On occasion, however, there is a need to perform additional
clean-up operations when an object is no longer needed,
particularly if the object owns some external resource.
Explicitly performing such clean-up operations may be very tricky
to time correctly, because the lifetime of the objects is not
always predictable.
Solution
Mark specific object instances as requiring finalization. Such
objects receive a death-bed notification from the memory manager,
and can perform whatever tidying is necessary.
- Mark an object as requiring finalization by sending it
the #beFinalizable message at an appropriate
point. This is either done in the instance #initialize
method, or preferably after the object has acquired its
external resource(s) (see example).
- Implement a #finalize method to perform the
required finalization. There is no need to remove the
finalization mark as the VM will already have done so.
- If the object has a method for explicitly freeing its
external resource(s) programmatically (which will be the
case if you've followed the Object Liberation
Strategy), then remove the finalization mark
immediately after freeing the resource, by sending the #beUnfinalizable
message. This reduces finalization overhead and allows
objects to die sooner.
- You can remove an object's finalization mark at any other
time that you wish, and that object will not then receive
a #finalize message.
GraphicsTool is the superclass of most of the classes
in Dolphin which encapsulate Windows™ drawing objects.
GraphicsTool adds the finalize mark after creating an
owned external resource:
realize
"Realize (create) the external resource associated with the receiver,
but only if not already realized.

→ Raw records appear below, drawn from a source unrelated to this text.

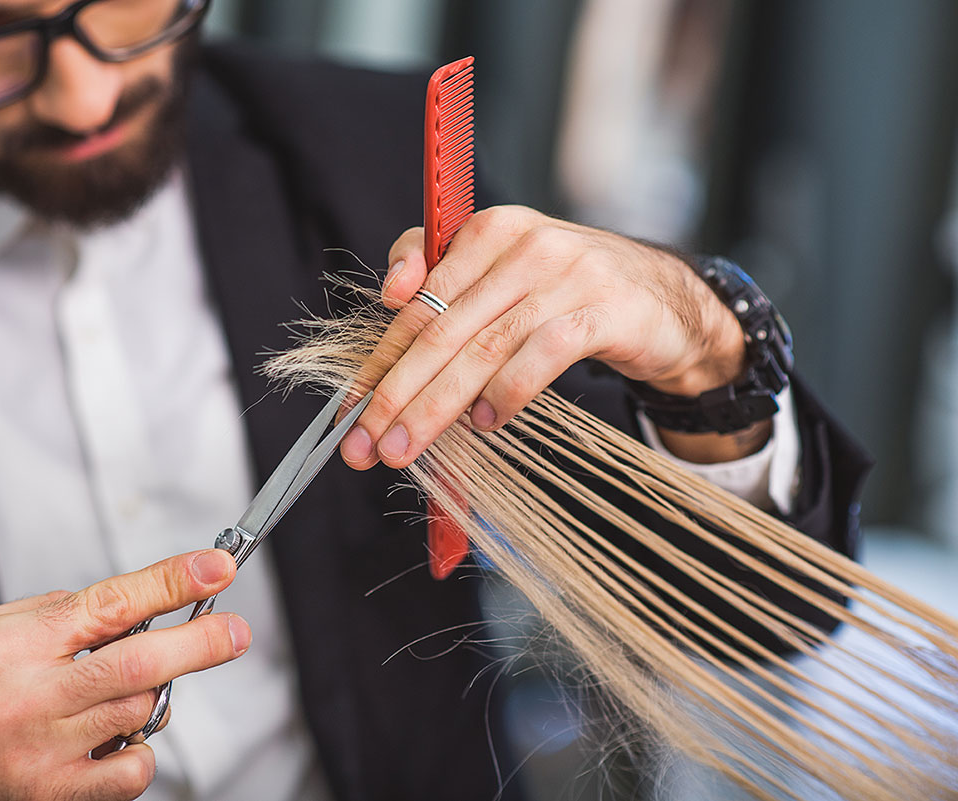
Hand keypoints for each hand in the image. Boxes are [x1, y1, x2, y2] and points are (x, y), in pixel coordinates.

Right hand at [0, 550, 249, 800]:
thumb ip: (38, 615)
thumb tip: (112, 604)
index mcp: (6, 649)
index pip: (110, 604)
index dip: (172, 582)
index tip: (217, 566)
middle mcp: (28, 701)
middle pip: (142, 662)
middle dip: (202, 641)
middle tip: (236, 630)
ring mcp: (43, 757)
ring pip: (141, 712)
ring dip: (151, 694)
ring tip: (121, 689)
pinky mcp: (54, 799)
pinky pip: (129, 769)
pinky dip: (135, 749)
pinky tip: (107, 741)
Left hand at [339, 205, 765, 467]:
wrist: (663, 300)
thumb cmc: (565, 294)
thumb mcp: (502, 280)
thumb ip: (443, 289)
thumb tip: (388, 305)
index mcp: (486, 231)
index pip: (416, 302)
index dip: (379, 361)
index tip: (349, 412)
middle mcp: (523, 243)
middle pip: (442, 328)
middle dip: (396, 394)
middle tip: (366, 445)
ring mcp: (567, 274)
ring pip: (483, 347)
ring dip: (437, 406)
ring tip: (406, 448)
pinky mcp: (605, 309)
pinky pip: (542, 354)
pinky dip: (508, 392)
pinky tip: (485, 423)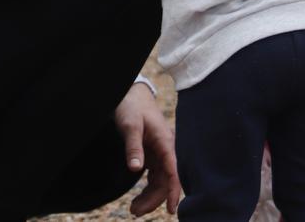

Subclasses must implement #basicRealize"
^self isRealized
ifFalse: [
self
basicRealize;
beFinalizable]
Consequences
- Finalization can only occur after a garbage collection
cycle, and is a low priority operation, so clean-up
operations performed this way are far from immediate, and
may be delayed indefinitely if a CPU bound process is
running.
- The objects referenced from finalizable objects cannot be
garbage collected until the objects have been finalized.
- Finalization has considerable overhead relative to
explicitly releasing resources.
- Using the finalization of objects to maintain other data
structures breaks encapsulation, and may require process
synchronisation.
- Finalization is performed asynchronously at an
unpredictable time after the last strong reference to an
object has been removed. Furthermore finalization is
performed after all weak references to an object have
been removed by the garbage collector. This means that
very little can be assumed about the state of the
environment in the #finalize method, and
successful rescue is difficult.
- Order of finalization may be significant, and may be
difficult to guarantee where one finalizable object
weakly references another since there is no notion of
ownership.
Known Uses
- GraphicsTool. Subclasses are wrappers for UI
objects, finalization ensures the external resource is
released..
- File. Finalization is used to ensure the file is
closed.
- FileStream. Finalization is used to ensure that
the streams buffers are flushed to the underlying medium.
- Process. Finalization is used to ensure the
process is correctly terminated so that any unwind blocks
are run.
- ExternalMemory. Finalization is used to ensure
that memory allocated from external heaps is returned.
- OLE COM. Finalization is used to manage the lifetime of
interface objects (IUnknown and subclass) so that
explicit management of the reference count is not
necessary.
Related Patterns
- Finalization is most appropriate for cases where you want
to share objects owning external resources, and will
typically used in conjunction with a Weak Collection.